2008/6/24 Jan Kara <[email protected]>:
>> + /*
>> + * If the orphans has i_nlinks > 0 then it should be able to be
>> + * truncated, otherwise it won't be removed from the orphan list
>> + * during processing and an infinite loop will result.
>> + */
>> + if (inode->i_nlink && !ext3_can_truncate(inode))
>> + goto bad_orphan;
>> +
> Maybe I miss something but shouldn't above rather be ||?

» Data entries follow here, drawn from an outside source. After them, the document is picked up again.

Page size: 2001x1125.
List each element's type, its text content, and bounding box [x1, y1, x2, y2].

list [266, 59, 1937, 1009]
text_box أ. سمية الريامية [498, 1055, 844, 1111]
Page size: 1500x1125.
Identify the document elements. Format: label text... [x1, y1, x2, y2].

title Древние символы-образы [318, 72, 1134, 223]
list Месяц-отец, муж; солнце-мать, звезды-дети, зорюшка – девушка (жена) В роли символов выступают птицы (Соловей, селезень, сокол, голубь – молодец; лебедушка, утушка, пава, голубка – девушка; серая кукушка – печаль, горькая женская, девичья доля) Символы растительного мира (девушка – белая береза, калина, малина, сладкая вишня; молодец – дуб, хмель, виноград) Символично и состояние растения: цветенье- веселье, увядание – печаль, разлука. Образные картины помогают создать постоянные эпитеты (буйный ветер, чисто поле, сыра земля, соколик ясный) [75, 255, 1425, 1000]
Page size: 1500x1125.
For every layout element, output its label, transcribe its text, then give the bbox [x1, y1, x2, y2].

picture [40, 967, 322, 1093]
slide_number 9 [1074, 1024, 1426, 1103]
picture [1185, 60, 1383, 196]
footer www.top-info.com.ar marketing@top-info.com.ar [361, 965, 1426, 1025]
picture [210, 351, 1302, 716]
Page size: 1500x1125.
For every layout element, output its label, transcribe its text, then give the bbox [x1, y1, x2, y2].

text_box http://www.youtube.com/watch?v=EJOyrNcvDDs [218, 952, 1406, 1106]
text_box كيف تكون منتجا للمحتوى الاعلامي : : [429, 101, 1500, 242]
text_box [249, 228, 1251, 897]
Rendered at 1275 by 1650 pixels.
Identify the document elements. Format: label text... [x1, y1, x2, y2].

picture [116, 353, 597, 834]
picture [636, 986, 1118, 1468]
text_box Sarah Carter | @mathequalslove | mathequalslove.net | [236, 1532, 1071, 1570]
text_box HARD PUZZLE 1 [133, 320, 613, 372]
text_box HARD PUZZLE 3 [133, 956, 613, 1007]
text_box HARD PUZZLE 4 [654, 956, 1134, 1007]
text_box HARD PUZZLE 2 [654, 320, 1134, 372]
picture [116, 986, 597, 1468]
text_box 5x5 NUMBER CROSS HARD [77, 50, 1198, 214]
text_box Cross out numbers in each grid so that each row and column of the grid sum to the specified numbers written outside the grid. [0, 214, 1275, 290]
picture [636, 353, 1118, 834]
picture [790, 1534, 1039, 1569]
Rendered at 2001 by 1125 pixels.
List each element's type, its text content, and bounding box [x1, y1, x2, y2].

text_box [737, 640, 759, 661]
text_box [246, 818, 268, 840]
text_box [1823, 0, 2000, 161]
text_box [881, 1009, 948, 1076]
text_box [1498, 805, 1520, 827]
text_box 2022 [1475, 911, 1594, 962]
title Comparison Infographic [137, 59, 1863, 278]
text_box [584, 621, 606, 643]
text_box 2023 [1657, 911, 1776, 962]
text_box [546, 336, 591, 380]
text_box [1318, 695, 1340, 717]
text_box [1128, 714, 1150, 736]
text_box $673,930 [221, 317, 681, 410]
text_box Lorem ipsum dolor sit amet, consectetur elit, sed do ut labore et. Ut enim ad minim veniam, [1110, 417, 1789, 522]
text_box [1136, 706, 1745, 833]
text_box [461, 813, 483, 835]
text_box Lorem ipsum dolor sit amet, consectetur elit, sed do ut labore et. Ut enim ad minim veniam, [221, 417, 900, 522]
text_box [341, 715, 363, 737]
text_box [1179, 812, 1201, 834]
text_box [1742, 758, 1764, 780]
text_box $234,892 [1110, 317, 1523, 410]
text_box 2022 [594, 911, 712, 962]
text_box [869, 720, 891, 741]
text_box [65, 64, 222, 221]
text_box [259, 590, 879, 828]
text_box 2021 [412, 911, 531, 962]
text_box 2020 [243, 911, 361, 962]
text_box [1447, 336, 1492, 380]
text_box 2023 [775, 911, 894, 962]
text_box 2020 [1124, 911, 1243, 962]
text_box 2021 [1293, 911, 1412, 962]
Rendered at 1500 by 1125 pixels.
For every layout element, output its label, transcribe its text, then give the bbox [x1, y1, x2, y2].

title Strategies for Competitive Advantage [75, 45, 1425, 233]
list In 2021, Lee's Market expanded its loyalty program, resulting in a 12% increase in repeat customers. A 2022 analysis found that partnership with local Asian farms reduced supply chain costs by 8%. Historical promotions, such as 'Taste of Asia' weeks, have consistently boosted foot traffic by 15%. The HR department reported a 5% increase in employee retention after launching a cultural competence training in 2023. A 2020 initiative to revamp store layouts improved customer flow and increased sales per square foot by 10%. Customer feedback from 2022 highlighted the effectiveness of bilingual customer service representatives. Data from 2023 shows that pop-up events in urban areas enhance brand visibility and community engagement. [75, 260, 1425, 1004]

No, it is correct. If i_nlink == 0 the orphan will be deleted in the
cleanup loop by the iput. If i_nlink > 0 then ext3_truncate is called,
which usually calls ext3_orphan_del on the way out, thereby removing
the node from the orphan list. However, if it exits too early
(basically if the ext3_can_truncate check fails, although there are
other failure conditions such as OOM that can also cause it to exit
early) then it doesn't, hence we end up in the infinite loop. So the
check here says, if this node is not going to be deleted or truncated
then it is invalid.

Cheers,
Duane.

--
"I never could learn to drink that blood and call it wine" - Bob Dylan

2008-06-24 17:19:16

by Jan Kara

[permalink] [raw]
Subject: Re: [PATCH] ext3: handle corrupted orphan list at mount

On Tue 24-06-08 18:16:21, Duane Griffin wrote:
> 2008/6/24 Jan Kara <[email protected]>:
> >> + /*
> >> + * If the orphans has i_nlinks > 0 then it should be able to be
> >> + * truncated, otherwise it won't be removed from the orphan list
> >> + * during processing and an infinite loop will result.
> >> + */
> >> + if (inode->i_nlink && !ext3_can_truncate(inode))
> >> + goto bad_orphan;
> >> +
> > Maybe I miss something but shouldn't above rather be ||?
>
> No, it is correct. If i_nlink == 0 the orphan will be deleted in the
> cleanup loop by the iput. If i_nlink > 0 then ext3_truncate is called,
> which usually calls ext3_orphan_del on the way out, thereby removing
> the node from the orphan list. However, if it exits too early
> (basically if the ext3_can_truncate check fails, although there are
> other failure conditions such as OOM that can also cause it to exit
> early) then it doesn't, hence we end up in the infinite loop. So the
> check here says, if this node is not going to be deleted or truncated
> then it is invalid.
Ah, OK, I forgot that you want to handle also truncation without deletion
of the inode itself. Thanks for explanation.

Honza

--
Jan Kara <[email protected]>
SUSE Labs, CR